Pharmaceutical companies are generally, in fact almost exclusively, for-profit. It costs hundreds of millions of dollars by any standard to develop one drug and you don’t know if it will be effective. The first anti-retroviral, saquinavir, ritonavir, that came out in 1994–96 took eight or nine years of research and development to develop. So, the development and manufacturing of new pharmaceutical agents is a risky business. Most attempts fail.

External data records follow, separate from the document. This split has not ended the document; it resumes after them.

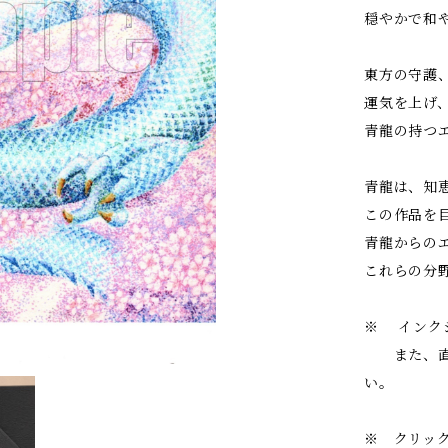
穏やかで和
東方の守護
運気を上げ
青龍の持つ
青龍は、知
この作品を
青龍からの
これらの分
※ インク
また、直射
い。
※ クリッ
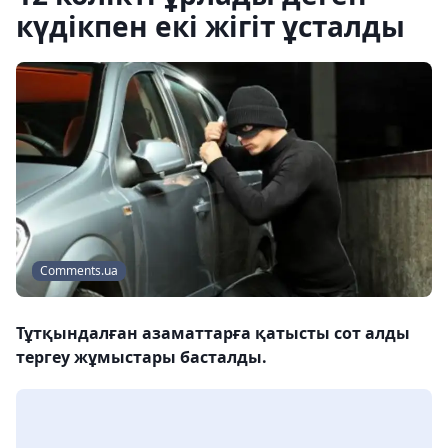
күдікпен екі жігіт ұсталды
Comments.ua
Тұтқындалған азаматтарға қатысты сот алды
тергеу жұмыстары басталды.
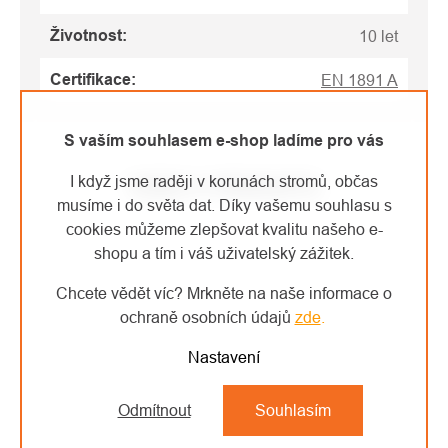
Životnost
:
10 let
Certifikace
:
EN 1891 A
S vaším souhlasem e-shop ladíme pro vás
I když jsme raději v korunách stromů, občas
VIDEO K PRODUKTU
musíme i do světa dat. Díky vašemu souhlasu s
cookies můžeme zlepšovat kvalitu našeho e-
shopu a tím i váš uživatelský zážitek.
Chcete vědět víc? Mrkněte na naše informace o
ochraně osobních údajů
zde
.
Nastavení
Odmítnout
Souhlasím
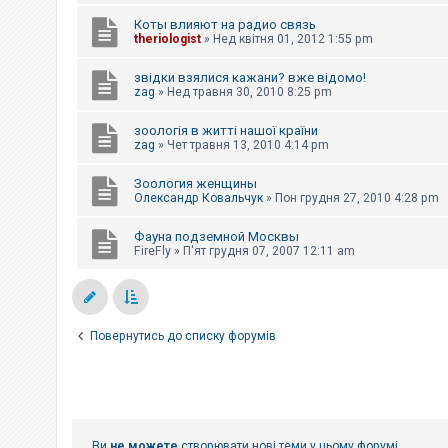
е
з
Коты влияют на радио связь
в
theriologist
»
Нед квітня 01, 2012 1:55 pm
і
д
п
звідки взялися кажани? вже відомо!
о
zag
»
Нед травня 30, 2010 8:25 pm
в
і
д
зоологія в житті нашої країни
е
zag
»
Чет травня 13, 2010 4:14 pm
й
Зоология женщины
Олександр Ковальчук
»
Пон грудня 27, 2010 4:28 pm
А
к
Фауна подземной Москвы
т
и
FireFly
»
П'ят грудня 07, 2007 12:11 am
в
н
і
т
е
м
Повернутись до списку форумів
и
П
о
ш
у
Ви
не можете
створювати нові теми у цьому форумі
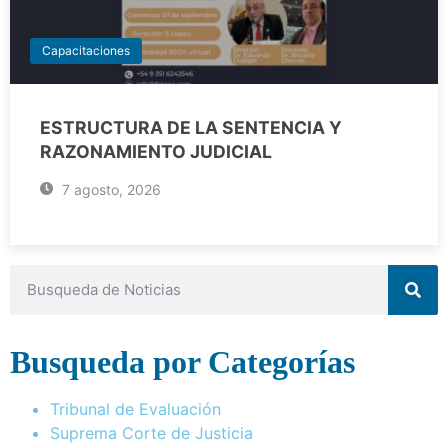
Capacitaciones
ESTRUCTURA DE LA SENTENCIA Y
RAZONAMIENTO JUDICIAL
7 agosto, 2026
Busqueda por Categorías
Tribunal de Evaluación
Suprema Corte de Justicia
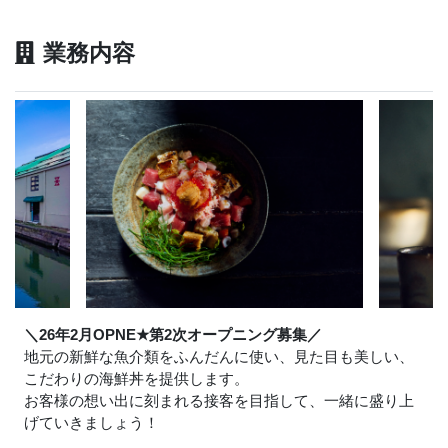
業務内容
＼26年2月OPNE
★
第2次オープニング募集／
地元の新鮮な魚介類をふんだんに使い、見た目も美しい、
こだわりの海鮮丼を提供します。
お客様の想い出に刻まれる接客を目指して、一緒に盛り上
げていきましょう！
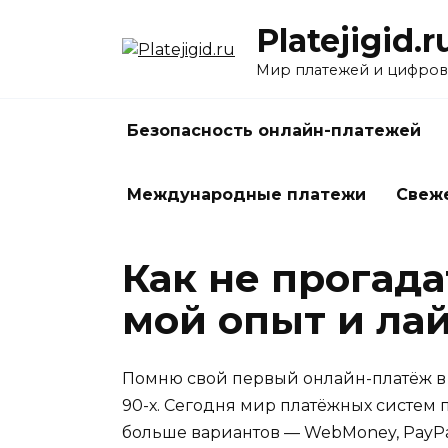
Перейти
Platejigid.r
к
содержанию
Мир платежей и цифров
Безопасность онлайн-платежей
Международные платежи
Свеж
Как не прогад
мой опыт и ла
Помню свой первый онлайн-платёж в 
90-х. Сегодня мир платёжных систем 
больше вариантов — WebMoney, PayPa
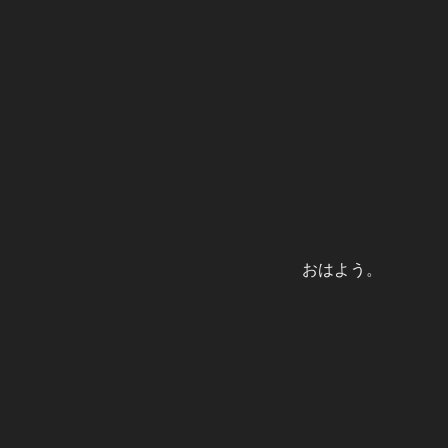
おはよう。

However, there are now many examples of pharmaceutical companies that have engaged with generic manufacturers, mostly in India, some in sub-Saharan Africa, that produce a generic form of drugs patented by Western companies. They in fact work with the generic companies to manufacture drugs that are effective and safe and sell to markets that can’t afford the non-generic drug prices. For example, for the HAART therapy I mentioned, the average cost is $9,000 to $12,000 a year. We’ve been able with generic manufacturing and with competition to get the price down to about $400 for first-line therapy in sub-Saharan African settings.

Question:

[Don’t you think] more aggressive campaigns as regards preventive measures should be emphasized?

Ambassador Goosby:

I can’t argue against that. Prevention is a critical component to responding to an AIDS epidemic. The truth is we’re spending millions on prevention. The issue is their effectiveness. The problem as I alluded to earlier is that to sustain the prevention message you have to be repetitive and targeted in getting it to those who are participating in the riskiest behavior [such as unprotected sex and sex with multiple partners]. Most governments and prevention-focused NGOs engaged in prevention messaging have difficulty because of limited healthcare resources that make it hard to sustain that kind of constant messaging.

Also, people are complicated and to change behavior is even more complicated. When you get into sexual behavior, you’re in an area of major conflicting messages and motivations that determine whether the person stays safe or is unsafe.